The sum of all the four-digit numbers that can be formed using all the digits 2, 1, 2, 3 is equal to _______.

We have to form four-digit numbers with the multiset of digits {2, 2, 1, 3}.
Because two 2’s are identical, the number of distinct arrangements is $$\frac{4!}{2!}=12$$.

Let us compute the required sum by analysing the contribution of each digit in each place (thousands, hundreds, tens, ones).

Step 1: How many numbers have a given digit in a fixed place?
Fix one position, say the thousands place.
• If the digit there is 1, the remaining digits are {2, 2, 3}. Distinct permutations of these three digits $$=\frac{3!}{2!}=3$$.
• If the digit there is 3, the remaining digits are {2, 2, 1}. Again $$3$$ permutations.
• If the digit there is 2, after placing one 2 we are left with {2, 1, 3} (all distinct). Permutations of three distinct digits $$=3!=6$$.
So, in one fixed place, 1 appears 3 times, 3 appears 3 times and 2 appears 6 times.

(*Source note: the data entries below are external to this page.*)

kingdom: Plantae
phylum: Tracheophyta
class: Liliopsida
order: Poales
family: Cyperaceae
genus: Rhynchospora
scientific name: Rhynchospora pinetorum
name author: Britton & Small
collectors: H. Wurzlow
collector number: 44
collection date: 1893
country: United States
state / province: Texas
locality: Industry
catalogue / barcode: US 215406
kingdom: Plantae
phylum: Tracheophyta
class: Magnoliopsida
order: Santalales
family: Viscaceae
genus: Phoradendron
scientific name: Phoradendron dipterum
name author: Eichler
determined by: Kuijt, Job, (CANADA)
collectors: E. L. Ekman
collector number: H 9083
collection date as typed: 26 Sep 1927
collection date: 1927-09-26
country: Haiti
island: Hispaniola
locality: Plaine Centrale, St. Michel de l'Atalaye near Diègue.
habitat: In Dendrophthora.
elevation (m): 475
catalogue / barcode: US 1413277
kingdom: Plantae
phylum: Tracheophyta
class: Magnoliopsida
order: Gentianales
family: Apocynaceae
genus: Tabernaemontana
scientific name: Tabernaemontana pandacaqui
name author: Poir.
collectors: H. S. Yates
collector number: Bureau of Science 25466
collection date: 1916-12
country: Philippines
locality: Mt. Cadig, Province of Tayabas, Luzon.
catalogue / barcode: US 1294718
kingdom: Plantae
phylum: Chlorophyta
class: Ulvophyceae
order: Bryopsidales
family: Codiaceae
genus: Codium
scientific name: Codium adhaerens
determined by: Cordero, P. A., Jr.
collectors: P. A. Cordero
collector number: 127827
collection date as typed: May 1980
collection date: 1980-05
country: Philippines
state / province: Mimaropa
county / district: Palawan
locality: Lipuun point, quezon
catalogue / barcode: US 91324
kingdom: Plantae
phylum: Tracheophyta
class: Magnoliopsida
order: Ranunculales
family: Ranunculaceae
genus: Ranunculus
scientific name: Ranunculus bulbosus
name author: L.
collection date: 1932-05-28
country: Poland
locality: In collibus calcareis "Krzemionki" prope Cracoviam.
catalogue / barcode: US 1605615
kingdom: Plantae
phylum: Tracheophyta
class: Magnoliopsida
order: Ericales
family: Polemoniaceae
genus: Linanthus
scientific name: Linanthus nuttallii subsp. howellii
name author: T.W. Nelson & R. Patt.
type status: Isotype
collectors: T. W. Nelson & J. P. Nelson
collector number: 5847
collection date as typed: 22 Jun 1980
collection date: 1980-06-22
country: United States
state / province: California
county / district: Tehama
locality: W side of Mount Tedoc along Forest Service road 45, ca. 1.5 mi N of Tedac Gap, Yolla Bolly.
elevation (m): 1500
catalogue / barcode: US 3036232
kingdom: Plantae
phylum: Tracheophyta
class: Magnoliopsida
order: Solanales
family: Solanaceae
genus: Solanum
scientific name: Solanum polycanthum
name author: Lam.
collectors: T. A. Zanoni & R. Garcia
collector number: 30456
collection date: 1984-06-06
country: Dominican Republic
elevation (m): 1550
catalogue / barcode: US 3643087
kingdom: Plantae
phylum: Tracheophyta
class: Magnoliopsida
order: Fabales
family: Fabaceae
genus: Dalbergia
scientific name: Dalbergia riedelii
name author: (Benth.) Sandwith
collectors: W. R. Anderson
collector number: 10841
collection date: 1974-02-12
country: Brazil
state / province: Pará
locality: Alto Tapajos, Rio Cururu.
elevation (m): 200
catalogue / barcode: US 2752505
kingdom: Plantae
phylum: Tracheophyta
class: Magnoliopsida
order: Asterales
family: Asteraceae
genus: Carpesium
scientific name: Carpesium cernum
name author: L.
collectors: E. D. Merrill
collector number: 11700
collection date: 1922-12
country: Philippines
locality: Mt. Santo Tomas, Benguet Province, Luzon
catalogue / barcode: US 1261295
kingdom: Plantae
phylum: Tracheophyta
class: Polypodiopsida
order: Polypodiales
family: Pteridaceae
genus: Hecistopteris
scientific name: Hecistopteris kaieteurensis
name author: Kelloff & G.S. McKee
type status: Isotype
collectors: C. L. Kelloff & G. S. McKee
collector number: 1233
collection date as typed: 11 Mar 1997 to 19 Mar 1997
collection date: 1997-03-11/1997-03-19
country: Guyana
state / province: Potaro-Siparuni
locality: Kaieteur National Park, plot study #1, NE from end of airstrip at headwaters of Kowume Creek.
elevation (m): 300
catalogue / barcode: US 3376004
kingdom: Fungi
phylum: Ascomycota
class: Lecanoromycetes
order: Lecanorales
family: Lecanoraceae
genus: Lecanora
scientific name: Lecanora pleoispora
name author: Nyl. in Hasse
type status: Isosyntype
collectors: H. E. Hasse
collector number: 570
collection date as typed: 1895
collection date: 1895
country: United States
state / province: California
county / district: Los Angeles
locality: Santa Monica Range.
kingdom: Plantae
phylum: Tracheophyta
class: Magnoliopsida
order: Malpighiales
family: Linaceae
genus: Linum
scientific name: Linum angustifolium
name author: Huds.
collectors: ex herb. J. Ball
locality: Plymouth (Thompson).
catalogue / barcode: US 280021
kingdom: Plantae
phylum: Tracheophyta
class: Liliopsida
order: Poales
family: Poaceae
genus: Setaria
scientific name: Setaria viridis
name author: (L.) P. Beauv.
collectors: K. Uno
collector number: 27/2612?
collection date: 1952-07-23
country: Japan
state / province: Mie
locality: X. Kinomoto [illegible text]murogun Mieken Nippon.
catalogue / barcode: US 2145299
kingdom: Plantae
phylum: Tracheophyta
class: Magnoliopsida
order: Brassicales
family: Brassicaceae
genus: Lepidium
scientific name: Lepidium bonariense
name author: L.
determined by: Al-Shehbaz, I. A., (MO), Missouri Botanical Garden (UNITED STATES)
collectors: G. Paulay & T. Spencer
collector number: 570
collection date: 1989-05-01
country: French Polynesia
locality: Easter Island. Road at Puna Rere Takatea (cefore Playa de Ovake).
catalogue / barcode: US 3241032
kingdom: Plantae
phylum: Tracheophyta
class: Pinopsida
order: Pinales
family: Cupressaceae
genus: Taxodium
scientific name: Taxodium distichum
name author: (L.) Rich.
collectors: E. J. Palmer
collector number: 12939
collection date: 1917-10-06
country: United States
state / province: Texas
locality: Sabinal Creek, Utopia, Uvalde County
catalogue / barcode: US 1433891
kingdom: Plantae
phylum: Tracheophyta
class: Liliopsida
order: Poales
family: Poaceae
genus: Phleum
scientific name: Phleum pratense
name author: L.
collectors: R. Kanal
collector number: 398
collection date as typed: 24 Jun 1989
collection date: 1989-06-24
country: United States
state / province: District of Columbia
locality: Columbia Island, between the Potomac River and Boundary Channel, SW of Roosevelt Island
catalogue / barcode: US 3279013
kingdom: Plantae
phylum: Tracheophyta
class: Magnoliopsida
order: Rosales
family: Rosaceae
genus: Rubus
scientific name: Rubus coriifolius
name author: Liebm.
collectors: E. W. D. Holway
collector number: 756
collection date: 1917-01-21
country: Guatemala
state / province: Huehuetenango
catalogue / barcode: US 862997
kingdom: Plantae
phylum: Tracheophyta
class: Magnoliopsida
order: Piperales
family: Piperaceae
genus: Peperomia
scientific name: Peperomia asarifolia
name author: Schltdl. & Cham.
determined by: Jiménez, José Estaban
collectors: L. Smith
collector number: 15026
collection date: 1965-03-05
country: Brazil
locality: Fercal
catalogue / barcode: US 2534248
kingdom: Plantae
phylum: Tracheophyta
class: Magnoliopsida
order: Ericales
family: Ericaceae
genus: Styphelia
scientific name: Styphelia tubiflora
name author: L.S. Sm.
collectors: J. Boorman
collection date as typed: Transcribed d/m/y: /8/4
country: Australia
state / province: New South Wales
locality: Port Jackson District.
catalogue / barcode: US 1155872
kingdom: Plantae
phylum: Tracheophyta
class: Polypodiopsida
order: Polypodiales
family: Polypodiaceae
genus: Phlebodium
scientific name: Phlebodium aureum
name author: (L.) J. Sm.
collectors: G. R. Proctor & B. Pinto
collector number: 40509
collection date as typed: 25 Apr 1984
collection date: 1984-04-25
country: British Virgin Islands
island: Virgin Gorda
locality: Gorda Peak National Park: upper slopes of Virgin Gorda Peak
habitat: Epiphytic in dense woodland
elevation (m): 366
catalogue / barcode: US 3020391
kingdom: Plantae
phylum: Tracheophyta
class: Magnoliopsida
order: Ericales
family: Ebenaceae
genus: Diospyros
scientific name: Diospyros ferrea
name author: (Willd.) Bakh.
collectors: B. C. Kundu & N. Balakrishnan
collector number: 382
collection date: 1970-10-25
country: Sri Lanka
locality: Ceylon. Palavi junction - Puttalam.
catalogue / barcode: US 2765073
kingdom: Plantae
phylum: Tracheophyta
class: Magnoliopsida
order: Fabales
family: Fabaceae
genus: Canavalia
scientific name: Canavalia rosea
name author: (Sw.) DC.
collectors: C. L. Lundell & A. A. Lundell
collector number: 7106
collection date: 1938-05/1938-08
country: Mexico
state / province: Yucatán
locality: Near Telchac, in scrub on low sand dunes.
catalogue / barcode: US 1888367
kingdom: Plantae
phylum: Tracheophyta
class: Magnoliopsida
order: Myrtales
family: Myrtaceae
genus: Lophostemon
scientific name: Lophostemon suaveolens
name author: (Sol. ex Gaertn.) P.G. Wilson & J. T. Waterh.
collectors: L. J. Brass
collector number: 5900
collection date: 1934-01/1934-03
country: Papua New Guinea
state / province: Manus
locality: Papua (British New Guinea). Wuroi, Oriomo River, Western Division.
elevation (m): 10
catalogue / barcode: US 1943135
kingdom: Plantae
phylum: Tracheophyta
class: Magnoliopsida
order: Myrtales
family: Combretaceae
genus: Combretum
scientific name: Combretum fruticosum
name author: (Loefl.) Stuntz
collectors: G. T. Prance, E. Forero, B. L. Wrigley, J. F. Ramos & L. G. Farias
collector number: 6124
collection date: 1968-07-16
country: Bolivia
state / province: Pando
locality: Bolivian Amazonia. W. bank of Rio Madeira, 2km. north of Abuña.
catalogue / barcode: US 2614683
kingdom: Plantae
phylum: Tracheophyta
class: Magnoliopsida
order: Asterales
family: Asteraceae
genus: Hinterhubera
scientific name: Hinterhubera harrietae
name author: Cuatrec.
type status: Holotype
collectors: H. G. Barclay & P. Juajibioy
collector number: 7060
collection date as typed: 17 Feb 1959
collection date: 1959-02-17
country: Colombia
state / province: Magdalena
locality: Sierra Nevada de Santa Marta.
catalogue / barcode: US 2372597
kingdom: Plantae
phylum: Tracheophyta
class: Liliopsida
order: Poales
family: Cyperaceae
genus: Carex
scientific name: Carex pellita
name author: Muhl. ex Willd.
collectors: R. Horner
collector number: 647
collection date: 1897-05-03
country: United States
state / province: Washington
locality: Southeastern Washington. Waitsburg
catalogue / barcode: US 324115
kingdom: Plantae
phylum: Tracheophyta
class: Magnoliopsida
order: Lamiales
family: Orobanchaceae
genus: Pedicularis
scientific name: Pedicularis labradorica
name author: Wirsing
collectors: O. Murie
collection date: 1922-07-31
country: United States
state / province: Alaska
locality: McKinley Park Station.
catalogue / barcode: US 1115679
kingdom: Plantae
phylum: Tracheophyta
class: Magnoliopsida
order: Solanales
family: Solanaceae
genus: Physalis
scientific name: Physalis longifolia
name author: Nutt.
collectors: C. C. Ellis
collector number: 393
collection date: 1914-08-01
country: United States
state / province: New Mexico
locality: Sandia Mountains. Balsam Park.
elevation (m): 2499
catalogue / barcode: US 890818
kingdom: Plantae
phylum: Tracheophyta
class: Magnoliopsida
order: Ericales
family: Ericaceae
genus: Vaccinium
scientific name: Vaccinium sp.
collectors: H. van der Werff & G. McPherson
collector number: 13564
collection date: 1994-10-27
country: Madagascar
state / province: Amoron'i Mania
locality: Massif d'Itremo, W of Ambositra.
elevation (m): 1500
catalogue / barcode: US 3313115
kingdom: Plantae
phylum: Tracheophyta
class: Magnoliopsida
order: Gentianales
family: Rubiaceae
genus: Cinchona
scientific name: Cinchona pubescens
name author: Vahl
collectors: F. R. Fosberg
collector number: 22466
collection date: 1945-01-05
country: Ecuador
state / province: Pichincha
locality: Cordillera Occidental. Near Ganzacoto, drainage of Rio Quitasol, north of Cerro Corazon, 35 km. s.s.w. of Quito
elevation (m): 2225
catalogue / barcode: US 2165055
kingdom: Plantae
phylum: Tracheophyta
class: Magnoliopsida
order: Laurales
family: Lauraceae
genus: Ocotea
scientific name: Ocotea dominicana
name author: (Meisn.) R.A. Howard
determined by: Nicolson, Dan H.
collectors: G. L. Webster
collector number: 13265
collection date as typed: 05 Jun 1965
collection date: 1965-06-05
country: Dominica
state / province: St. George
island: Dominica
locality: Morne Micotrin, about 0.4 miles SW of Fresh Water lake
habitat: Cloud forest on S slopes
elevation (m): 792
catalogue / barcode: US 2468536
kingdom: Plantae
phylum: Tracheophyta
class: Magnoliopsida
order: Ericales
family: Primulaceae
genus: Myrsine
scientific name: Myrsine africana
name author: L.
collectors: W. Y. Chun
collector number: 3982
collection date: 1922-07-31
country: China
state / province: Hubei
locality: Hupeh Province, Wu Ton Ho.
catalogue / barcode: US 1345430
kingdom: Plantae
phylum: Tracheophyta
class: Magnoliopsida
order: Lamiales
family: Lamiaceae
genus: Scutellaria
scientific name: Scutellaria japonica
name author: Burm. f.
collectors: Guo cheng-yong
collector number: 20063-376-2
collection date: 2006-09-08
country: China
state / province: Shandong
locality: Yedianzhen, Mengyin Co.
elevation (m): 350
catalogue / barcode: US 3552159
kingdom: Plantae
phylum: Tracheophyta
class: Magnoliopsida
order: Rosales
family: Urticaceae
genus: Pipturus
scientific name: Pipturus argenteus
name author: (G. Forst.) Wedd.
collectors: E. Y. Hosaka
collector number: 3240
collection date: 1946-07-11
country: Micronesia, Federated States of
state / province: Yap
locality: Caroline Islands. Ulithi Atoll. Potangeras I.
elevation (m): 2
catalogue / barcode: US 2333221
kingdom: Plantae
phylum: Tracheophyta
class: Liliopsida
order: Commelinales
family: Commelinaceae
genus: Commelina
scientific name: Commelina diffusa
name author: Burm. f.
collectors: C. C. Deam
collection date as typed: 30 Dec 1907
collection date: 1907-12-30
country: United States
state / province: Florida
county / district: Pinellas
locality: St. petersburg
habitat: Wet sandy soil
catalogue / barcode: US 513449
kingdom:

Step 2: Contribution to the sum from each place
Thousands place (weight $$1000$$):
$$1\cdot3\cdot1000 + 3\cdot3\cdot1000 + 2\cdot6\cdot1000 = 3000 + 9000 + 12000 = 24000$$.

Because every place is symmetrical, the same frequency counts apply to the hundreds, tens and ones places.
• Hundreds place (weight $$100$$): $$1\cdot3\cdot100 + 3\cdot3\cdot100 + 2\cdot6\cdot100 = 300 + 900 + 1200 = 2400$$.
• Tens place (weight $$10$$): $$1\cdot3\cdot10 + 3\cdot3\cdot10 + 2\cdot6\cdot10 = 30 + 90 + 120 = 240$$.
• Ones place (weight $$1$$): $$1\cdot3\cdot1 + 3\cdot3\cdot1 + 2\cdot6\cdot1 = 3 + 9 + 12 = 24$$.

Step 3: Total sum
Add the contributions from all four places:
$$24000 + 2400 + 240 + 24 = 26664$$.

Hence, the sum of all distinct four-digit numbers that can be formed with the digits 2, 1, 2, 3 is $$\mathbf{26664}$$.